Emma Cocker, Close Reading/Live Writing, undertaken as a ‘Seer-in-Residence’. |
On
Thursday 10 January I undertook a ‘micro-residency’ as a
‘Seer-in-Residence’ at Bonington Gallery, Nottingham in conjunction with the
exhibition From Where I Stand I Can See You by Traci Kelly and Rita
Marhaug. Along with 3 other researchers (including Jo Lee and Ben Judd who will
be "seers" in the coming weeks), I was invited by Traci Kelly
to spend time interacting with the exhibition in a way that evokes my own
practice and research interests.
I approached the ‘residency’ through the prism of my ongoing Close Readings project. Amongst other things, I performed a ‘close reading’ of Kelly’s work Feeling It For You (Perspective), alongside fragments from a number of texts that seemed to resonate with some of the concerns of the exhibition (listed below), applying close visual attention to both text and image using a microscopic camera (as a live/performative action which will subsequently result in video/text-based work). The texts included: Roland Barthes, ‘The Metaphor of the Eye’, from Georges Bataille, The Story of Eye; Catherine Clémente, ‘Syncope’s Strategies, from Syncope: The Philosophy of Rapture; Hélène Cixous, ‘Writing Blind’, from Stigmata: Escaping Texts; Luce Irigaray, ‘To perceive the invisible in you’, from To Be Two.
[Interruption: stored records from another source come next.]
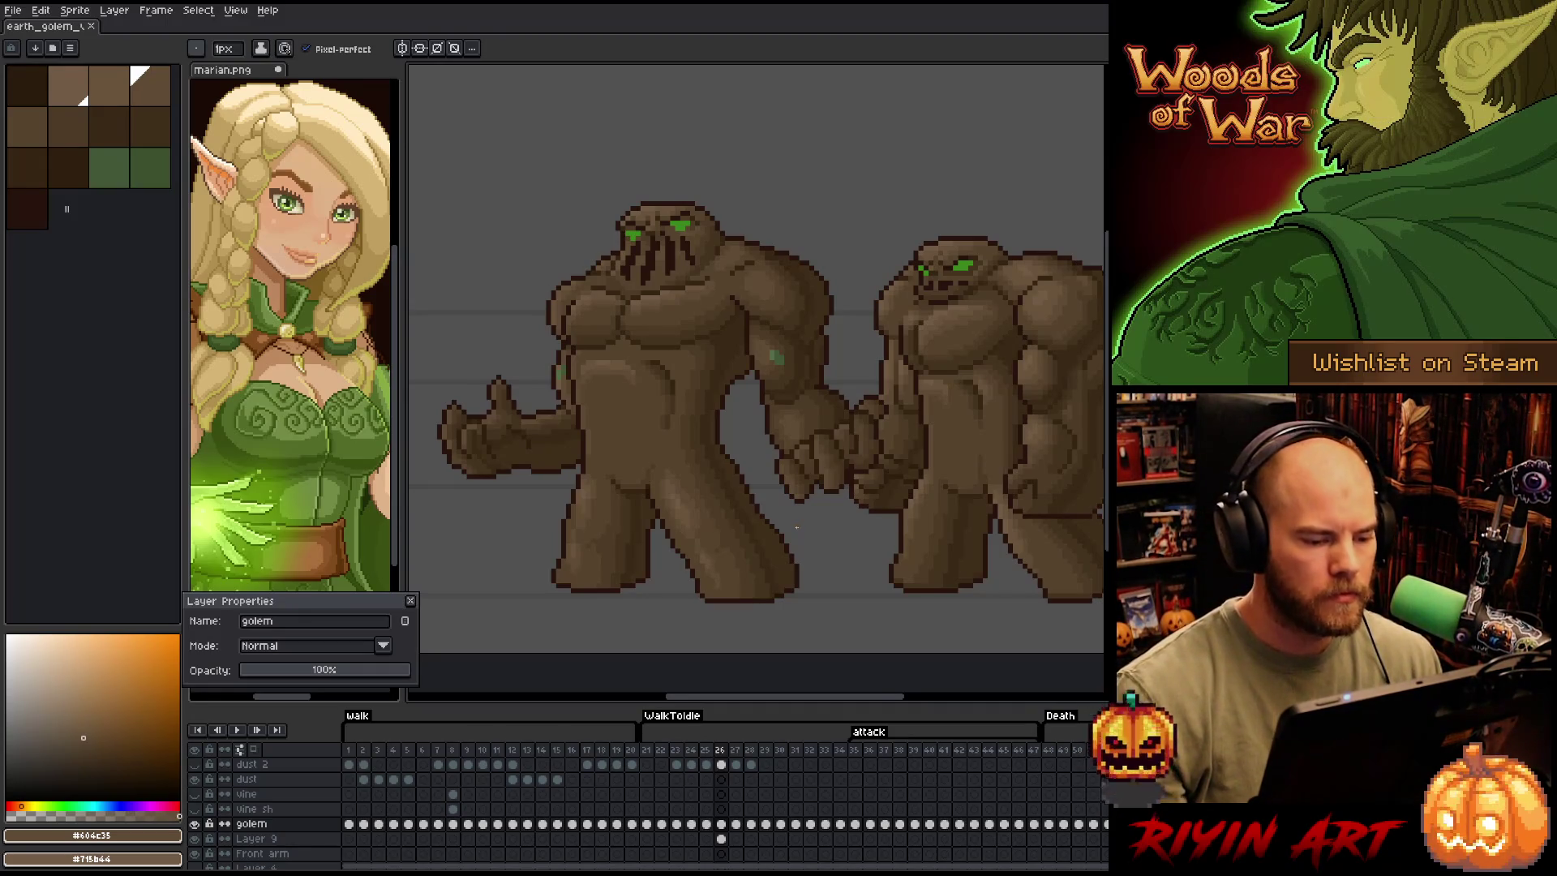
# Zoom in and paint the deepest shadow browns along the chest and arm
pyautogui.scroll(-2, 797, 528)
pyautogui.scroll(1, 725, 436)
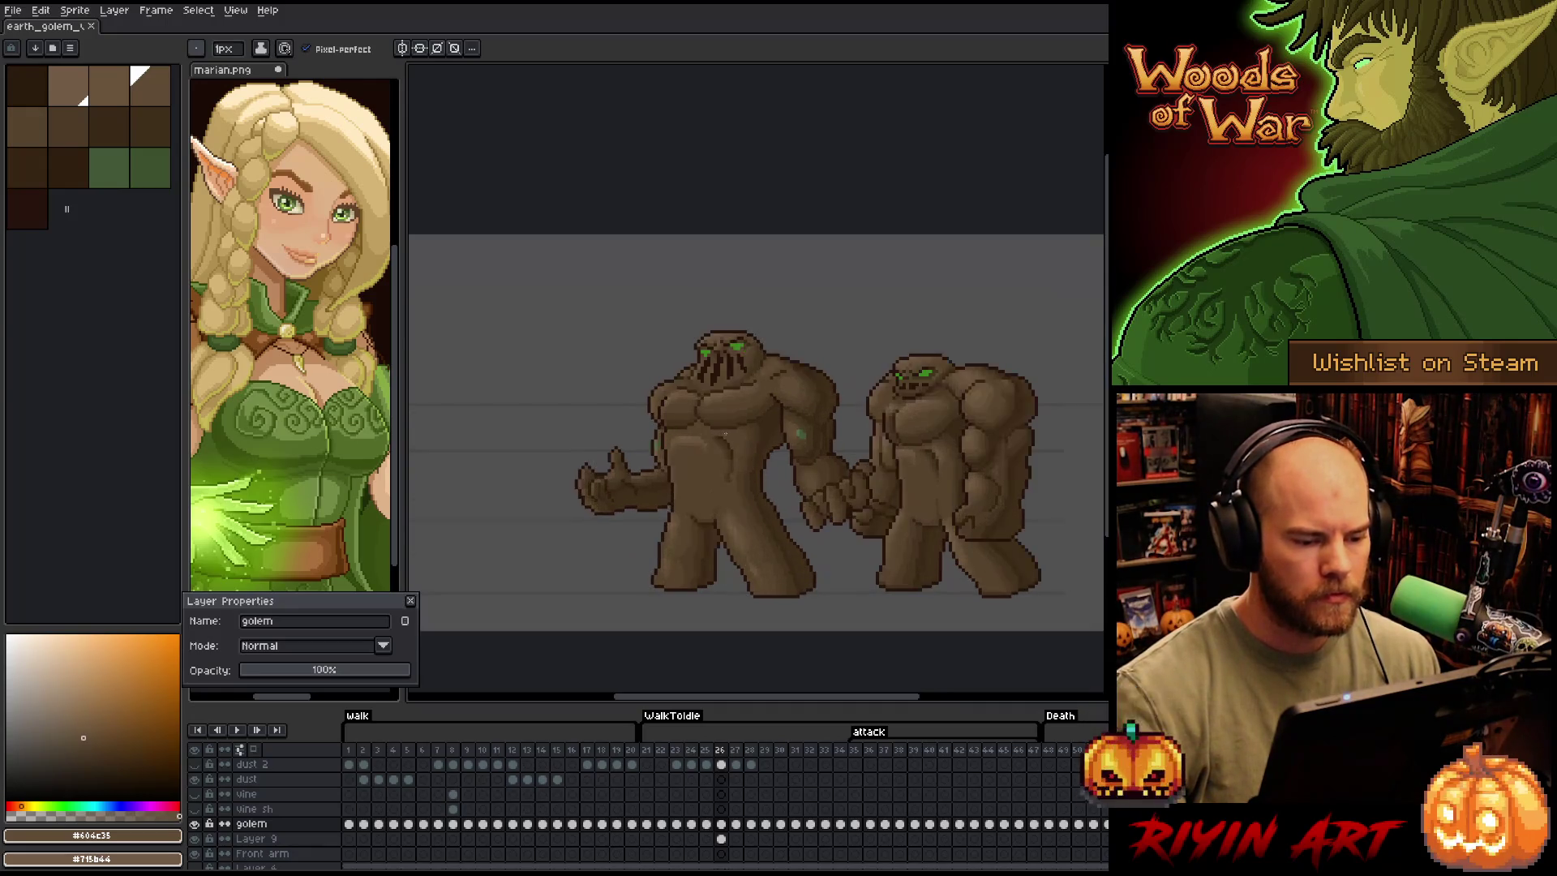
pyautogui.scroll(-1, 725, 436)
pyautogui.scroll(1, 730, 438)
pyautogui.scroll(-1, 730, 438)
Emma Cocker, Close Reading/Live Writing, undertaken as a ‘Seer-in-Residence’. |
Whilst the Close Reading series is ongoing, this was a first attempt at staging the process as a live event, which I hope to now develop further within other contexts. The 'Seer-in-Residence' invitation has also enabled me to develop a form of Live Writing (even Live Notation perhaps?) in which live reflections are compiled (see the left-hand screen) and then animated through the repeated scrolling and skimming of the text. Extending from the 'Seer-in-Residence' experience, I hope to develop a video or possible text-work from the Live Writing component, alongside new writing exploring ideas around eclipses, ellipses and ellipsis, and the relationship between ‘seeing’ and ‘reading’. The event was also documented by Julian Hughes, whose photographs will help to reflect the various methods/processes explored during the Seers-in-Residence project within a forthcoming publication.